§ **Your objective**: The records beneath should be printed exactly, and the pictures are to be left out.

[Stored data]
^^^^^^^^

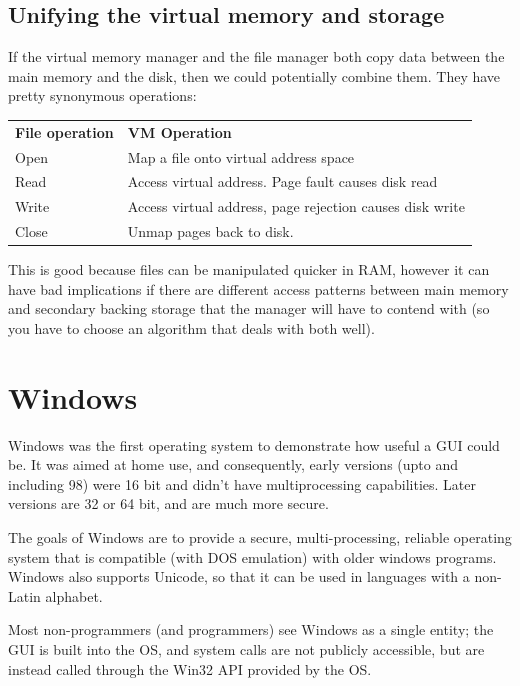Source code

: \subsection{Unifying the virtual memory and storage}

If the virtual memory manager and the file manager both copy data between the
main memory and the disk, then we could potentially combine them. They have
pretty synonymous operations:

\begin{center}
  \begin{tabularx}{\textwidth}{lX}
    \textbf{File operation} & \textbf{VM Operation}\\
    Open & Map a file onto virtual address space\\
    Read & Access virtual address. Page fault causes disk read\\
    Write & Access virtual address, page rejection causes disk write\\
    Close & Unmap pages back to disk.
  \end{tabularx}
\end{center}

This is good because files can be manipulated quicker in RAM, however it can
have bad implications if there are different access patterns between main memory
and secondary backing storage that the manager will have to contend with (so you
have to choose an algorithm that deals with both well).

\section{Windows}

Windows was the first operating system to demonstrate how useful a GUI could be.
It was aimed at home use, and consequently, early versions (upto and including
98) were 16 bit and didn't have multiprocessing capabilities. Later versions are
32 or 64 bit, and are much more secure.

The goals of Windows are to provide a secure, multi-processing, reliable
operating system that is compatible (with DOS emulation) with older windows
programs. Windows also supports Unicode, so that it can be used in languages
with a non-Latin alphabet.

Most non-programmers (and programmers) see Windows as a single entity; the GUI
is built into the OS, and system calls are not publicly accessible, but are
instead called through the Win32 API provided by the OS.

^^^^^^^^

§ **Output for this task**:
Source code

: \subsection{Unifying the virtual memory and storage}

If the virtual memory manager and the file manager both copy data between the
main memory and the disk, then we could potentially combine them. They have
pretty synonymous operations:

\begin{center}
  \begin{tabularx}{\textwidth}{lX}
    \textbf{File operation} & \textbf{VM Operation}\\
    Open & Map a file onto virtual address space\\
    Read & Access virtual address. Page fault causes disk read\\
    Write & Access virtual address, page rejection causes disk write\\
    Close & Unmap pages back to disk.
  \end{tabularx}
\end{center}

This is good because files can be manipulated quicker in RAM, however it can
have bad implications if there are different access patterns between main memory
and secondary backing storage that the manager will have to contend with (so you
have to choose an algorithm that deals with both well).

\section{Windows}

Windows was the first operating system to demonstrate how useful a GUI could be.
It was aimed at home use, and consequently, early versions (upto and including
98) were 16 bit and didn't have multiprocessing capabilities. Later versions are
32 or 64 bit, and are much more secure.

The goals of Windows are to provide a secure, multi-processing, reliable
operating system that is compatible (with DOS emulation) with older windows
programs. Windows also supports Unicode, so that it can be used in languages
with a non-Latin alphabet.

Most non-programmers (and programmers) see Windows as a single entity; the GUI
is built into the OS, and system calls are not publicly accessible, but are
instead called through the Win32 API provided by the OS.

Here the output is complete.